(WRITTEN TASK)
Put the lines of the records, starting with the line that contains "Achtsamkeit - Was ist das?" and going on through the line that contains "Visas īpašības", into a Markdown table with the columns No. and Line, giving each row a number and leaving out blank lines. Leave the pictures out of your answer.

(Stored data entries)
[Start of Attachment]

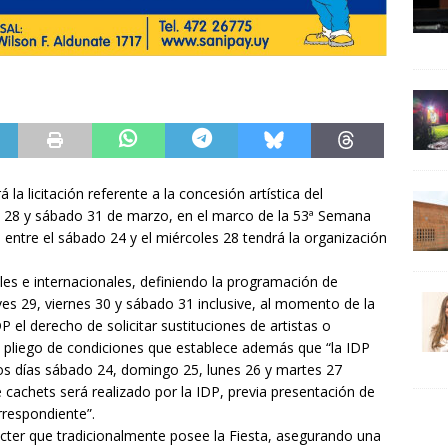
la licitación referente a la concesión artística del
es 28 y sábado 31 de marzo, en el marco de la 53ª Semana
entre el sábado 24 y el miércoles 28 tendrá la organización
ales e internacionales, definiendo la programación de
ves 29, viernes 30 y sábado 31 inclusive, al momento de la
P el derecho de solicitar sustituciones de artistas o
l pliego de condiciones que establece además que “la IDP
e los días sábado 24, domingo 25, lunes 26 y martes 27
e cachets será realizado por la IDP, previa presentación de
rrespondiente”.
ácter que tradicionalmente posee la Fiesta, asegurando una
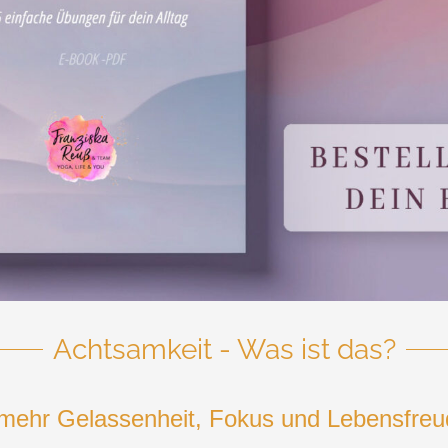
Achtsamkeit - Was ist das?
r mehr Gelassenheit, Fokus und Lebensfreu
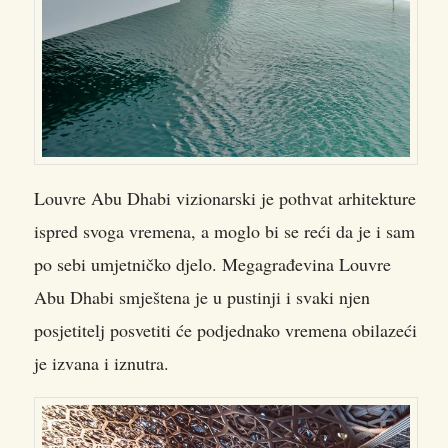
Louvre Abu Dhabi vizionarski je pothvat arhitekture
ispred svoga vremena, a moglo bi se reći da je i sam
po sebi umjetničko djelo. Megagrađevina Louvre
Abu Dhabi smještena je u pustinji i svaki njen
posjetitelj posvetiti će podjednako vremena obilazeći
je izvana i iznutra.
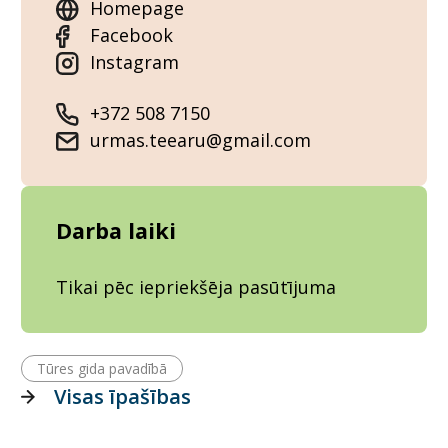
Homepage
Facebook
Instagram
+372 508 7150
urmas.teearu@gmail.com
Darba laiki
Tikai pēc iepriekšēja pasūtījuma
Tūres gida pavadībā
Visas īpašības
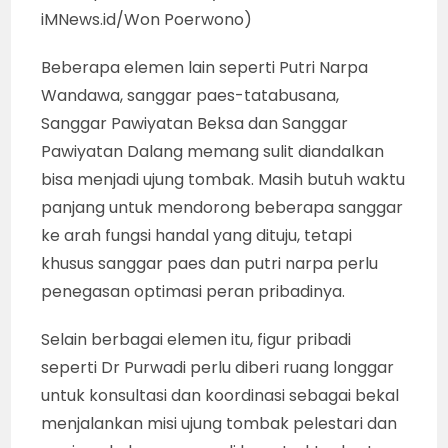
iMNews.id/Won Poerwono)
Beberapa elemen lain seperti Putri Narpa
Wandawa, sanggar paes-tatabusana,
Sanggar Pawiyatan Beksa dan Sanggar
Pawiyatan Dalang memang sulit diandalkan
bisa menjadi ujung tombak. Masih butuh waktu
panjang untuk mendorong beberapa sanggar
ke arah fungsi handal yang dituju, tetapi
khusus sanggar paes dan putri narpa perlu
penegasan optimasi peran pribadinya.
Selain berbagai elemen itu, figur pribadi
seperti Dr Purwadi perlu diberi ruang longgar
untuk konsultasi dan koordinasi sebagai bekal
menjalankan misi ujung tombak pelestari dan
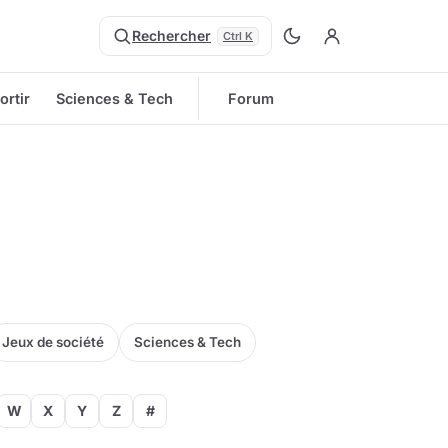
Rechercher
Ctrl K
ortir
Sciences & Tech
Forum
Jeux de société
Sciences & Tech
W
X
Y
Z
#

[End of Attachment]
[Start of Attachment]

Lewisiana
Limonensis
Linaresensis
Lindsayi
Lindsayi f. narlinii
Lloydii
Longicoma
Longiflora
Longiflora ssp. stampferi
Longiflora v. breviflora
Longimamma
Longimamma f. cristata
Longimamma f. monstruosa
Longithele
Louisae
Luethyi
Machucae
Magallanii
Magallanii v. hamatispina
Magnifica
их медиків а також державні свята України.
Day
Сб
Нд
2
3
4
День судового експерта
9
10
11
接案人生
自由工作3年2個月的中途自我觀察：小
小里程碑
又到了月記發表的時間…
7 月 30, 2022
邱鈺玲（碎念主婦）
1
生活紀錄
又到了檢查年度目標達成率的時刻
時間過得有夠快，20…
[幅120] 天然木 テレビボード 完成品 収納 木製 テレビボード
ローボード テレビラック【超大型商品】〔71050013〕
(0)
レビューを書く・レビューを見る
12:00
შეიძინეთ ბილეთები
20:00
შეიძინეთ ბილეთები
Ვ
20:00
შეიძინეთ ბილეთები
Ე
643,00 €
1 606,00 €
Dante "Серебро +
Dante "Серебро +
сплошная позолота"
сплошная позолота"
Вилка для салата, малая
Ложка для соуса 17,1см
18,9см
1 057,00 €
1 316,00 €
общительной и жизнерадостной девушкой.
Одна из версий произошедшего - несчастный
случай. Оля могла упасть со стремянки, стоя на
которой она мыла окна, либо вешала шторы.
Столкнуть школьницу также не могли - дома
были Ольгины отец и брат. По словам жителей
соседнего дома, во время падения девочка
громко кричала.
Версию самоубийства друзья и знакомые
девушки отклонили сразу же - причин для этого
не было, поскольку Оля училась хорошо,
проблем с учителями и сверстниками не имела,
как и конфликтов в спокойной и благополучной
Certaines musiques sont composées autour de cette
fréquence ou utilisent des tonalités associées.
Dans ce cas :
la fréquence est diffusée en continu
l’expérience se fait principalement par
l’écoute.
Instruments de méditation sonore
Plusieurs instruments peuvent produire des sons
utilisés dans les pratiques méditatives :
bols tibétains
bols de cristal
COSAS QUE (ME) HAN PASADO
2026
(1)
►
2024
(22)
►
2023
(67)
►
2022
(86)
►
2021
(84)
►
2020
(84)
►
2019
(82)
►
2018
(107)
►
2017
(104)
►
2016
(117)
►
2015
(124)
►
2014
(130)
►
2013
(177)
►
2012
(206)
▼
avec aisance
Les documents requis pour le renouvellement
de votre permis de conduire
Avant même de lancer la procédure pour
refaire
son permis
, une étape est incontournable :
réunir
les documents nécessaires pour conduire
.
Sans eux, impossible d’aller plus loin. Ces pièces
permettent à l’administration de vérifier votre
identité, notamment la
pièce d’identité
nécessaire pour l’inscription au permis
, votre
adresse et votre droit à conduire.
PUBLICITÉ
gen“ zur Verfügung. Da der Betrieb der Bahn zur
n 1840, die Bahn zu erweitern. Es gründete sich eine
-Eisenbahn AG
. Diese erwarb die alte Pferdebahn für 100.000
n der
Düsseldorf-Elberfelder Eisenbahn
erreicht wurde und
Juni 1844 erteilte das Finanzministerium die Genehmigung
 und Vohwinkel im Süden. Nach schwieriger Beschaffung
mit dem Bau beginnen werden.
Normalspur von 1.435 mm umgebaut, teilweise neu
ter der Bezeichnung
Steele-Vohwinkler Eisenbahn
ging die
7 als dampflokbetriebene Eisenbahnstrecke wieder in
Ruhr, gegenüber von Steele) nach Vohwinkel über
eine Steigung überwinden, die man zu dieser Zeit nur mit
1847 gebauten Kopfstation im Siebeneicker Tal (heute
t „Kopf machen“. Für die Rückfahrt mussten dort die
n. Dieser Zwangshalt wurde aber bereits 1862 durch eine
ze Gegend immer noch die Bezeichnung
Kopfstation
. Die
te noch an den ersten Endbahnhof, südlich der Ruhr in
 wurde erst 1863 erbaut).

[End of Attachment]

(RESPONSE TO THIS EXERCISE)
| No. | Line |
|---|---|
| 1 | Achtsamkeit - Was ist das? |
| 2 | r mehr Gelassenheit, Fokus und Lebensfreu |
| 3 | Louvre Abu Dhabi vizionarski je pothvat arhitekture |
| 4 | ispred svoga vremena, a moglo bi se reći da je i sam |
| 5 | po sebi umjetničko djelo. Megagrađevina Louvre |
| 6 | Abu Dhabi smještena je u pustinji i svaki njen |
| 7 | posjetitelj posvetiti će podjednako vremena obilazeći |
| 8 | je izvana i iznutra. |
| 9 | Homepage |
| 10 | Facebook |
| 11 | Instagram |
| 12 | +372 508 7150 |
| 13 | urmas.teearu@gmail.com |
| 14 | Darba laiki |
| 15 | Tikai pēc iepriekšēja pasūtījuma |
| 16 | Tūres gida pavadībā |
| 17 | Visas īpašības |